This package is designed to control the translational velocities of the Parrot Ar.Drone 2.0. The main tasks of the package are the following:
- synchronize the data from the different measurements
- ensure a contineously state estimate
- compensate the inherrent time delays of the closed loop
The whole system receives two packages and publishes two packages.
Input
- /ardrone/odometry
- /cmd_vel_ref
Output
- /odometry/prediction
- /PID/cmd_vel
The package needs the reference velocity and the measurements from the quadcopter to compute a future state vector and the actuating variable of the quadcopter. The wifi communication delay is contineously measusred.
- /ekf_localization
- /run_control
- /ping_node
Open a terminal and go to your catkin workspace for example catkin_ws or you can create a new workspace.
Then clone the repository in your /src folder of your workspace and build it using catkin_make command.
For example:
Terminal:
cd ~/catkin_ws/src
git clone https://[email protected]/tobias_t_/ardrone_velocity.git
cd ..
rosdep install --from-paths src -i
catkin_make
Terminal:
cd /yourPath/ardrone_velocity
roslaunch launch/ardrone_velocity.launch
This command will start all nodes together.
Package: robot_localization
- robot_localization -> ekf_localization
- robot_localizazion -> ping_node
For this purpose the EKF implementation is used and adopted to fit needs of this project. The core modifications are:
- Usage of the dynamical model of the parrot ardrone instead the default use of a 3 dimensional omnidirectional ground robot which is based on a linear identification of the ardrone.
- Added the ability to use control inputs of the ardrone for the kalman filter prediction state.

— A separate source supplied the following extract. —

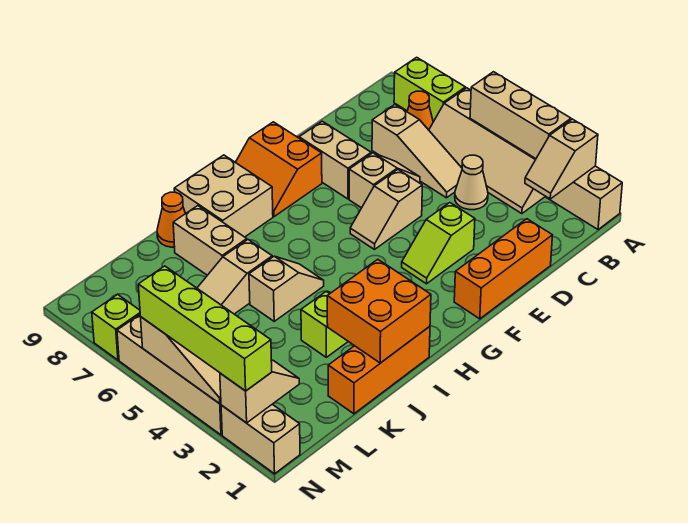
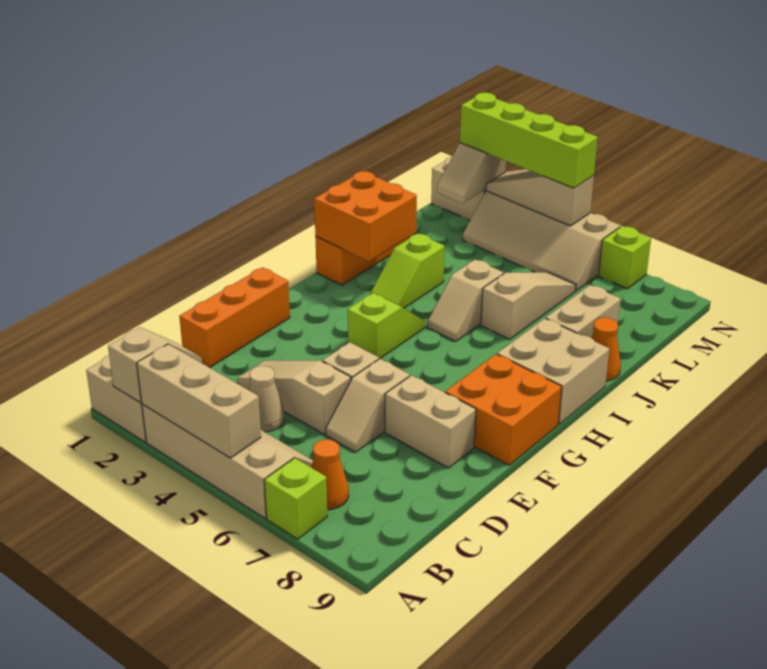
lime 1x2 brick [394,57,465,122] -> lime 1x1 brick [264,458,327,539]
tan 1x3 slope [372,105,462,198] -> tan 1x3 slope moved to [237,361,351,434]
lime 1x2 slope [402,203,475,284] -> lime 1x2 slope moved to [348,293,425,358]
orange 2x2 slope [236,122,322,217] -> orange 2x2 brick [445,354,562,465]
tan 1x2 brick [173,206,247,275] -> tan 1x2 brick turned to [546,285,621,338]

- Added the ability to deal with delayed measurements without running the kalman filter in a delayed state.
- Usage of two kalman filter states. The first one is used a the prediction and correction state when all measurements are available. The second state is used for long term ahead prediction.
- Implementation of a h-step ahead predictor based on a kalman filter and the identificated linear model of the ardrone.
- Use of the TcpNoDelay feature of ros to reduce the latency if TCP is used.
- Dynamical measurement of the actual time delay based on a ping measurement.
The orignal package can be found here: https://github.com/cra-ros-pkg/robot_localization
Package: velocity controller PID
- velocity_control -> run_control
This package is using a modified PID control algorithm to control the velocity of the parrot ardrone and is using the predicted state of the robot_localizazion package. The parameters of the controller can be changed dynamically. These means a change of parameters during the flight is possible. The main modifications are:
- Using of saturation to limit the output
- Anti-windup to limit the value of the integral part of the pid controller.
- Smith filter for the derivative part.
- The derivative part can be based on the error or the velocity. In this use case the error based derivative term delivered better results.
- Set point weighting is used to reduce the overshoot.
- A open loop feedforward controller can be additionally used to accelerate the set point reaching based on calculated tilt angle.
Package: velocity controller PID
- coordinate_transformation -> run_transform
This node provides a nonlinear coordinate transformation from the camera frame to the quadcopter frame. The transformation has two steps. Firstly, the transformation from the camera to the marker frame is performed. Secondly, a transformation from the marker frame to the quadcopter frame is performed. To do this, the marker has to be aligned in a predefined configuration. Here, the markers y-direction points in the minus x-direction of the quadcopter (oppsite direction of the quadcopter front camera).